11/03/2011
às 17:18 \ Resenha‘Como funciona a ficção’: quem disse que a literatura morreu?
Se tivermos sorte, e bota sorte nisso, o livro “Como funciona a ficção” (Cosac Naify, tradução de Denise Bottmann, 232 páginas, R$ 49,00), lançado em 2008 pelo crítico inglês James Wood, cairá entre nós como uma bomba de efeito moral. Claro que esta é só uma frase de efeito (moral?) e que um simples volume de crítica literária dificilmente provocará tal estrago. Isso não altera o fato de que, num mundo ideal, seria de esperar que depois dele uma série de personagens que atravancam nossa vida literária saíssem correndo em busca de abrigo, do pequeno resenhista movido por cordialidades buarquianas ao crítico acadêmico adestrado por décadas de teoria e estudos culturais para odiar tudo o que cheire a literatura. Simpatizemos ou não com suas idiossincrasias (eu simpatizo com algumas delas), Wood é tão apaixonado pela coisa que não se furta a cair no pasmo boquiaberto diante de certa tirada poética de Virginia Woolf no romance “As ondas”: “Sinto-me mortificado com essa frase; um pouco porque não consigo explicar de jeito nenhum por que ela me comove tanto”.
Nessa cândida confissão de impotência reside, paradoxalmente, o maior poder de “Como funciona a ficção”. Egresso da crítica literária jornalística, que exerceu por 12 anos na revista “New Republic” antes de assumir no início de 2008 o mesmo posto na “New Yorker”, Wood corre assim o risco de ser considerado um simples fabricante de “papel de bala”, na já célebre definição da acadêmica Flora Sussekind.
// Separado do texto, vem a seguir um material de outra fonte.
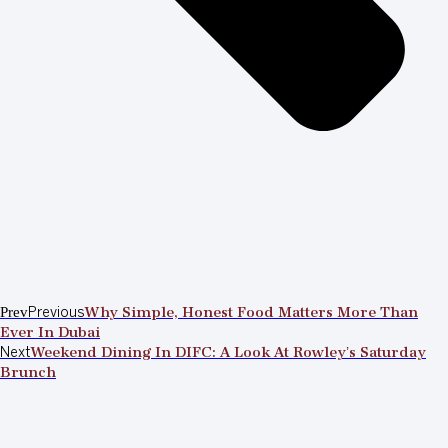
Prev
Previous
Why Simple, Honest Food Matters More Than
Ever In Dubai
Next
Weekend Dining In DIFC: A Look At Rowley’s Saturday
Brunch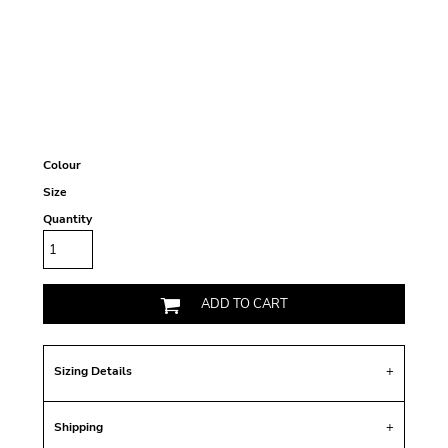
Colour
Size
Quantity
ADD TO CART
Sizing Details
Shipping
Afinal, o cara não apenas ama a literatura, ajoelhando-se diante de autores canônicos como Flaubert (“os romancistas deveriam agradecer a Flaubert como os poetas agradecem à primavera”), James e Tchecov, mas também, pecado supremo no catecismo universitário, sabe escrever e deseja ardentemente ser compreendido pelo leitor comum. Que crítico é esse que, em pleno século 21, ainda trabalha com a ideia de “comoção” (hahaha)? O que dificulta situá-lo no quadro mistificador dessa guerrinha já cansada – “academia rigorosa” x “mercado qualquer-nota” – é que Wood também figura no quadro de professores de Harvard, lecionando desde 2003 uma cadeira chamada Prática (atenção: não Teoria) de Crítica Literária. Assim, quando ele declara na introdução o desejo de que seu livro “faça as perguntas do crítico e dê as respostas do escritor”, sem romper com o “instinto criativo”, entende-se a ambição de um projeto que tem tanto a ensinar a jornalistas quanto a acadêmicos.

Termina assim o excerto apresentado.